VisionSpeak Object Detection and Narration System
1Ms. K P Chinmayi, 2Ms. Mahima Hanchinal, 3Mr. Anurag Dindalkopp, 4Ms. Neha Khan, 5Prof. Plasin Francis Dias
1UG Student at KLS VDIT Haliyal, India
2UG Student at KLS VDIT Haliyal, India
3UG Student at KLS VDIT Haliyal, India
4UG Student at KLS VDIT Haliyal, India
5Assistant Professor Department of Electronics and Communication Engineering at KLS VDIT Haliyal, India
Abstract - We present VisionSpeak, a web-based object detection system that narrates visual scenes through audio feedback. Using a laptop webcam and the pre trained YOLOv8s model, our system achieves 22 FPS on consumer hardware (Intel Core i3) with 81% average precision across seven common indoor objects. The core contribution lies in the narration control pipeline: temporal stability filtering reduces unnecessary speech by 73% (from 23.7 to 6.4 narrations per minute) while maintaining 95% detection recall.

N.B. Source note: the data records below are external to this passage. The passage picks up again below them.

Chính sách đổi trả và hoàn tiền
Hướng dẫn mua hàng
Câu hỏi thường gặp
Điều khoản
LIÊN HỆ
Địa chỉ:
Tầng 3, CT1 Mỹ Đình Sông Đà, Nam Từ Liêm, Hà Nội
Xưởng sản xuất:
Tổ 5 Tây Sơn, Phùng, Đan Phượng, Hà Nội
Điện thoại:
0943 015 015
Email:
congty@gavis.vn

Our system runs entirely offline using pyttsx3 for text-to-speech, ensuring privacy and consistent operation without cloud dependencies. The graphical interface eliminates command-line complexity, allowing non-technical users to adjust confidence thresholds (0.1–0.9) and monitor live detections through an annotated video feed.
We evaluated VisionSpeak through 500 manually annotated test frames across five indoor environments and a usability study with 10 participants completing standardized tasks. Results show 87% task success rate and a System Usability Scale score of 82/100. Performance degrades predictably under challenging conditions: dim lighting reduces precision by 15%, while objects smaller than 5% of frame area show 35% lower detection rates.
VisionSpeak serves as an educational demonstration tool for computer vision concepts and a prototype platform for studying narration strategies in vision-based systems. The modular architecture supports future extensions including OCR integration, depth estimation, and deployment on wearable devices.
Keywords: Object detection, YOLOv8, assistive technology, real-time narration, computer vision, accessibility, offline text-to-speech, human–computer interaction, visual impairment, frontend-backend integration.